CI/CD for models. Every model change should go through automated testing. Not just unit tests, but validation on a held-out set, performance benchmarking, and integration tests that verify the model works in the full pipeline. We eventually set this up at Myelin, and it caught issues that would have gone to production.

Monitor everything in production. Input distributions, output distributions, latency, error rates. Set up alerts for drift. If you're not monitoring a deployed model, you don't actually know if it works. You're just hoping.

The Tools Have Caught Up

The good news is that the MLOps ecosystem has matured a lot even in the last two years. MLflow for experiment tracking and model registry. Weights & Biases for experiment visualization. DVC for data versioning. Seldon or BentoML for serving. Great Expectations for data validation. Evidently for monitoring and drift detection.
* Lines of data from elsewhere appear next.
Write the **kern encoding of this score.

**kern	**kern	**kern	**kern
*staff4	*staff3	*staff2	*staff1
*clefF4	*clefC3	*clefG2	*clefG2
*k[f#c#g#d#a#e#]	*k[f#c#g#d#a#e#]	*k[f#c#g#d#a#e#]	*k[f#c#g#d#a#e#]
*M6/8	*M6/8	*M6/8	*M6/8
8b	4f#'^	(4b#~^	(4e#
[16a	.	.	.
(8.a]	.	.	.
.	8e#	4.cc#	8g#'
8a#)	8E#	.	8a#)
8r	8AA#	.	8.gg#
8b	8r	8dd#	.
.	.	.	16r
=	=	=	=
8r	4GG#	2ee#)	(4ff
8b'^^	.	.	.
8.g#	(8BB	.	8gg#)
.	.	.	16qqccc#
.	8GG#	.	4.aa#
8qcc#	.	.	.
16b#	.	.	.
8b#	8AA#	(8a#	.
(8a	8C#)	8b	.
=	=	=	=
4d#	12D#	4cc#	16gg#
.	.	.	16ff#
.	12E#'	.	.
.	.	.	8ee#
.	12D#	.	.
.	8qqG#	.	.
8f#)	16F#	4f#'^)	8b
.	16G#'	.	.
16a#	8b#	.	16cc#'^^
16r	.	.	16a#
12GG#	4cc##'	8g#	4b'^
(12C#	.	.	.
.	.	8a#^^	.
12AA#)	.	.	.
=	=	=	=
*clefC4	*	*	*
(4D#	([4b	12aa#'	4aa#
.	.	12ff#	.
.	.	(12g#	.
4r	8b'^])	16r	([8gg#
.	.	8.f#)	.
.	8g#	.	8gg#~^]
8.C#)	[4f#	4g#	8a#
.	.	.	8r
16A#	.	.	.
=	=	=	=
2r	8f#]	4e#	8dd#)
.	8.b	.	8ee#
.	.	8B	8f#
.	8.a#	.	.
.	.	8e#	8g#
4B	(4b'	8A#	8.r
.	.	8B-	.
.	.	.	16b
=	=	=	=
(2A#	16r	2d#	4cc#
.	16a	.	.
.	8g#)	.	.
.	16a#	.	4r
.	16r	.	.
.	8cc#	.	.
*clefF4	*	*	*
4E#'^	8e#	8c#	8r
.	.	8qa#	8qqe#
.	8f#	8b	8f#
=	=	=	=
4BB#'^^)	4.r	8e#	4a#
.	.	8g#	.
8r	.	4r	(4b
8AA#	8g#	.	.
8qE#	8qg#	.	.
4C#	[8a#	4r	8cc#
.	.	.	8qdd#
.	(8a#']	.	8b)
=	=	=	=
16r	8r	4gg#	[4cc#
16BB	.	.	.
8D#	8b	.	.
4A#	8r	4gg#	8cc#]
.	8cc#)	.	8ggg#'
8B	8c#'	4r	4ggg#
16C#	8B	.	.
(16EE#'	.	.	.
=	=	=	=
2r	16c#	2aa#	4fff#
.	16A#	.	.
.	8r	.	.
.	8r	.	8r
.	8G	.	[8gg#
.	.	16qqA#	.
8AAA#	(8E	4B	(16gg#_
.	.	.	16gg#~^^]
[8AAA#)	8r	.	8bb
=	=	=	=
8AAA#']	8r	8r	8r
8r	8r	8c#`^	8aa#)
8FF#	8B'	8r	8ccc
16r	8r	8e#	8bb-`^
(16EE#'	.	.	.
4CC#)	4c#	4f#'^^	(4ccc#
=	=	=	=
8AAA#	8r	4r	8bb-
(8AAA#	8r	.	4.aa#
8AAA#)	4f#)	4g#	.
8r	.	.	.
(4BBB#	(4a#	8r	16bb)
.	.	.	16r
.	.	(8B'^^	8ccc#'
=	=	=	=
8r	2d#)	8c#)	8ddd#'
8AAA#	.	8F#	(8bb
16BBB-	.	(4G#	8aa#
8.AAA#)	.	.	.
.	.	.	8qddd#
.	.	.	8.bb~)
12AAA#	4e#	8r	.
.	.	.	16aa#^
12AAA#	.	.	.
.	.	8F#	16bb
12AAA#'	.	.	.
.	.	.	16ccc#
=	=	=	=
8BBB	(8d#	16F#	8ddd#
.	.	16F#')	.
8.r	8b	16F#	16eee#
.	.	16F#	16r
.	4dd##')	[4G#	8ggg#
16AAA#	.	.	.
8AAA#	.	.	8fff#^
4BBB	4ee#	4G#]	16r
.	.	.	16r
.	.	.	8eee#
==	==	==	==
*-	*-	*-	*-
Two years ago, half of these tools either didn't exist or were rough. Now you can set up a proper ML pipeline without building everything from scratch.

The Real Lesson

The thing I keep coming back to is this: the ML part of an ML system is maybe 20% of the actual work. The rest is data pipelines, feature engineering, testing, deployment, monitoring, and all the infrastructure glue that holds it together. Google published that famous paper about ML systems and technical debt, and every word of it is true.

I'm taking a break from production ML to think about grad school, and honestly, these operational lessons are a big part of why. I want to understand the science deeper, but I also want to come back with better engineering instincts. Because building a good model is the easy part. Keeping it good in production is where the real challenge lives.